## WHAT THE TASK REQUIRES
In the entries below, find every line with the string "Amsteg" and copy it.

## DATA
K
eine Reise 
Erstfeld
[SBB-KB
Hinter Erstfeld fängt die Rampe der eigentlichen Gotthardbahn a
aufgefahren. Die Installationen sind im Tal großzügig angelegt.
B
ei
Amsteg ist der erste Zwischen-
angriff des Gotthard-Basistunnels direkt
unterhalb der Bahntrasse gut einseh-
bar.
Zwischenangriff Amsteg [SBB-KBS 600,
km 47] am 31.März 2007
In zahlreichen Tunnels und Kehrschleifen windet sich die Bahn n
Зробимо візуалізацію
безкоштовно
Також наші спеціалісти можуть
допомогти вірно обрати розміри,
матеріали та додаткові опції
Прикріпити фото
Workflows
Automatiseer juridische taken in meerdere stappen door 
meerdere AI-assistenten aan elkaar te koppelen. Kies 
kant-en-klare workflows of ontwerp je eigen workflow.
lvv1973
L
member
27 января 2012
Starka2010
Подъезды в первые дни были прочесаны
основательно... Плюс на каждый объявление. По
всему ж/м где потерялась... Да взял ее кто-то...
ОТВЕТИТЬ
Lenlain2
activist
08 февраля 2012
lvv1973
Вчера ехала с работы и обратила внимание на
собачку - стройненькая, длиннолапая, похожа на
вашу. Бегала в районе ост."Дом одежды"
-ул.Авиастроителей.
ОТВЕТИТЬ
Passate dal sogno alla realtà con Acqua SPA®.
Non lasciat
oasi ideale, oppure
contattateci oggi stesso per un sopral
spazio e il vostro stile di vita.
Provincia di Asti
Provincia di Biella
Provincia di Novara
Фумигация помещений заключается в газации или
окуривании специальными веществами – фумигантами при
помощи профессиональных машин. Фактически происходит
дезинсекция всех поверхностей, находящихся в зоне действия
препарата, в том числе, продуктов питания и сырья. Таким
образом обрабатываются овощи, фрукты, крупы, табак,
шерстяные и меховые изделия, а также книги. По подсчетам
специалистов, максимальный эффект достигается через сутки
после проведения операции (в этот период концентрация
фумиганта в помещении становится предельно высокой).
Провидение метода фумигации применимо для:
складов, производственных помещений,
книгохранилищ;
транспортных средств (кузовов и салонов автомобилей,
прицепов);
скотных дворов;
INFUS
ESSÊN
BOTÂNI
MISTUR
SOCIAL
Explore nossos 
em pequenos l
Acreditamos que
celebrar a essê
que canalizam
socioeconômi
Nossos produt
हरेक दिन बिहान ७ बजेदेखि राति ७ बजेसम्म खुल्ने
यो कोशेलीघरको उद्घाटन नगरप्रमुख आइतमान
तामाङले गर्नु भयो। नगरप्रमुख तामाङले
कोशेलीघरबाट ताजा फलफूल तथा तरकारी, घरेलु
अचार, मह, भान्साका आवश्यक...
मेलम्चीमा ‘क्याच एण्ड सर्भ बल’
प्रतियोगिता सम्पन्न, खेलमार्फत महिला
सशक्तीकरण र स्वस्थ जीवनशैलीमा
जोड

## YOUR SOLUTION
Amsteg ist der erste Zwischen-
Zwischenangriff Amsteg [SBB-KBS 600,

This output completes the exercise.